In an interview with the AJOT, following his “State of the Port 2020” address in Los Angeles, organized by the Pacific Merchant Shipping Association (PMSA), Seroka discussed the new strategy.

Seroka said the Port had to go on the offensive to check the loss of market share:

“Well, this market share erosion is now 18 years old, so it’s not a recent phenomenon, right? The markets have shifted. I don’t think we’re going to bring every percentage point back to the West Coast, but we’re going to do three things:

  1. We’re going to continue to try to promote our supply chain optimization work, which makes this a seamless gateway to use as a gateway of choice.
  2. We are going to push as hard as we can and double down on digitization (of port and terminal operations) because I think that’s a game changer.
  3. And third is collaboration. We want to put together like-minded people. So: West Coast ports, Western railroads, the MOU (Memorandum of Understanding) that we’re signing with the Asia countries.”

As an example, in his State of the Port speech, Seroka said that the Ports of Long Beach and Los Angeles have also signed a Memorandum of Understanding to enhance cooperation between the two ports.

Seroka said he expects the process of regaining the market share initiative to be a gradual one:”...it’s going to be one day at a time, one step at a time to try to earn the business that we need to. We also have to reinvent ourselves because some of that import cargo is not going to come back to us. It’s found other pathways through the Suez Canal.”

As an example, he said: “we are going to have to be much more assertive on the export side of the business.”

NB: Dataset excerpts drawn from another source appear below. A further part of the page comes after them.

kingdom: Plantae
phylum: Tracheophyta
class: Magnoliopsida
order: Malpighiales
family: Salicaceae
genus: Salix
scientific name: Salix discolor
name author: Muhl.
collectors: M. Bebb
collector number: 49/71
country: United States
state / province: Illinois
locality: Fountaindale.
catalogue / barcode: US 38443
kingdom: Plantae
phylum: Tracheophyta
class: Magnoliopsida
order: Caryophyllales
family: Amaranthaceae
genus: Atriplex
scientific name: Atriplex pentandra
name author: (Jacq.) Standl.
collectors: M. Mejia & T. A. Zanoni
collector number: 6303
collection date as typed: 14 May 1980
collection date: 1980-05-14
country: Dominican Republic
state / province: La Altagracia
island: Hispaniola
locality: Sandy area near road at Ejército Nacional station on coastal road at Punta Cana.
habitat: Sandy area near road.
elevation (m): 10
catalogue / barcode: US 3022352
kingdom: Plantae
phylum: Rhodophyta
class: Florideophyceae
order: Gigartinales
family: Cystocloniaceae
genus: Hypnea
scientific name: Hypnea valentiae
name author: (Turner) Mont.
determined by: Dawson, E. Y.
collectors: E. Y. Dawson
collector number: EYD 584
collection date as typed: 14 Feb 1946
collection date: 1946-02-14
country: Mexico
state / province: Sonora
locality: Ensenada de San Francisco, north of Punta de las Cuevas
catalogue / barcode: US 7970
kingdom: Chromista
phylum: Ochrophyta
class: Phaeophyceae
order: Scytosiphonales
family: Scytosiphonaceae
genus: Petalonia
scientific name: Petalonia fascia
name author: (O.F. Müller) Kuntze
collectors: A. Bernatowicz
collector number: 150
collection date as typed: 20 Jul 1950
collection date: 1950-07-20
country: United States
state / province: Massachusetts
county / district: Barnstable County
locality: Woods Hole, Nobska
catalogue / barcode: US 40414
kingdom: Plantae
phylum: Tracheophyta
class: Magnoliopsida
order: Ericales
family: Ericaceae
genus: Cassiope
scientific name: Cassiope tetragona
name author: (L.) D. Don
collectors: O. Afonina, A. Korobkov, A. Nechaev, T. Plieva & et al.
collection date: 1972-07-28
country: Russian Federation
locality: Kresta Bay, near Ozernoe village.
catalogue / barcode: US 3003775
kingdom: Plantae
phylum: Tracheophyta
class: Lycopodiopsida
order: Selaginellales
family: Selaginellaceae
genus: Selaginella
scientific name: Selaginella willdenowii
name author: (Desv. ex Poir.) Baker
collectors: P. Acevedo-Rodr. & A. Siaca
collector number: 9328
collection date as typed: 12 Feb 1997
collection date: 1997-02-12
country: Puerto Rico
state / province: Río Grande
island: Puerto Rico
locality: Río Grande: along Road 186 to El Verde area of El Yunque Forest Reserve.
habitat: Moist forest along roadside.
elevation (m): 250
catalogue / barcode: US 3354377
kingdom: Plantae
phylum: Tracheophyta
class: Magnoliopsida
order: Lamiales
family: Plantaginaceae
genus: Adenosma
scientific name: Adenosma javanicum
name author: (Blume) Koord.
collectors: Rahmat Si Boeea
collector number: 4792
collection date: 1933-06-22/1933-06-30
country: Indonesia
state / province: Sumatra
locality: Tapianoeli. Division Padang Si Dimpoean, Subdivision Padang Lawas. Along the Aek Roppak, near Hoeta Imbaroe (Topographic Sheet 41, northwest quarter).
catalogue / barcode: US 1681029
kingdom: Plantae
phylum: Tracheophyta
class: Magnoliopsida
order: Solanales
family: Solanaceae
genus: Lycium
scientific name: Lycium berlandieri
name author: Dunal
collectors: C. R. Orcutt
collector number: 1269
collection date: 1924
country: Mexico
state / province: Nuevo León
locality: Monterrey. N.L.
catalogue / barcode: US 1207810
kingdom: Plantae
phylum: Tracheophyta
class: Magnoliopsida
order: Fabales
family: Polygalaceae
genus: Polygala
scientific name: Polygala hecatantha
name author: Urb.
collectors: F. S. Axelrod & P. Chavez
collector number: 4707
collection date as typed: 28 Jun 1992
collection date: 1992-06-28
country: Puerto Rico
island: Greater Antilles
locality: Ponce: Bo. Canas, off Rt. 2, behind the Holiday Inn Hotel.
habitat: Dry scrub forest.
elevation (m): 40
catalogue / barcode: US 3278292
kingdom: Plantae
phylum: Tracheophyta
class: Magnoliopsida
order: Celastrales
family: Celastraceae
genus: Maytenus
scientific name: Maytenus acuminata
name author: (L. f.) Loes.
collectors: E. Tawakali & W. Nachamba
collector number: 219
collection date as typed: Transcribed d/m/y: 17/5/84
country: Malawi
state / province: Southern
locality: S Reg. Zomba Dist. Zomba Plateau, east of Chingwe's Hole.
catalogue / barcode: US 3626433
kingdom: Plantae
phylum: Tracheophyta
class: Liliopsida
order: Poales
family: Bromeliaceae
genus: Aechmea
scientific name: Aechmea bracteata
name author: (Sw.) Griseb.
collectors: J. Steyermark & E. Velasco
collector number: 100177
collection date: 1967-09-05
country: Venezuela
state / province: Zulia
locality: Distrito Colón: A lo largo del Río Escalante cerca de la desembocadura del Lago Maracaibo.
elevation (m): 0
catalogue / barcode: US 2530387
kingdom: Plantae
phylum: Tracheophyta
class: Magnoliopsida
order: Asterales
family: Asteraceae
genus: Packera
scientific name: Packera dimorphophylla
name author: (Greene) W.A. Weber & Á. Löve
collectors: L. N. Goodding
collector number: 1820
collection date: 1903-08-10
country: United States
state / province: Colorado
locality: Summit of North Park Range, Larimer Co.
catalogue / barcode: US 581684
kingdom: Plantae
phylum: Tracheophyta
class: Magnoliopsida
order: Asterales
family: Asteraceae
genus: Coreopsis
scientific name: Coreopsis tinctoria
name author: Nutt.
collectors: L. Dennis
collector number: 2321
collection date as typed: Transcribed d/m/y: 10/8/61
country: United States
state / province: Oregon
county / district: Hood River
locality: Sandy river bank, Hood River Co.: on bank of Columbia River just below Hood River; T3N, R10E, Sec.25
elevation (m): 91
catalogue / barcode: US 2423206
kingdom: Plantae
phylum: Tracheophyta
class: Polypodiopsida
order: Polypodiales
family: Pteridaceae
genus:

An important focus will be on the service providers, “whether they’re the liner shipping companies, the railroads, the truck firms, they want to execute roundtrip economics. So, I think we need to continue to be aggressive on the export side of cargo that can move through our gateway ... “

Seroka was asked whether railroad rates charged by the Burlington Northern and Santa Fe and the Union Pacific railroads for container transport between the Port and Midwest destinations could be lower so as to help improve the Port’s competitiveness competing with East and Gulf coast ports:

“The railroads? Yeah, the rates on rail shipments, would they be better? Is there a way they could be more competitive? We’re going to look at everything ... we’ve got, we’ve had and will continue to have high level meetings with the railroads and some that are coming up real shortly. The idea here is what can we do from an efficiency standpoint? How can we keep the assets moving quickly? How can we take costs out of the system so they can be more competitive as well? I’ll let them decide on what retail and wholesale rates should look like, but everything’s on the table for me.”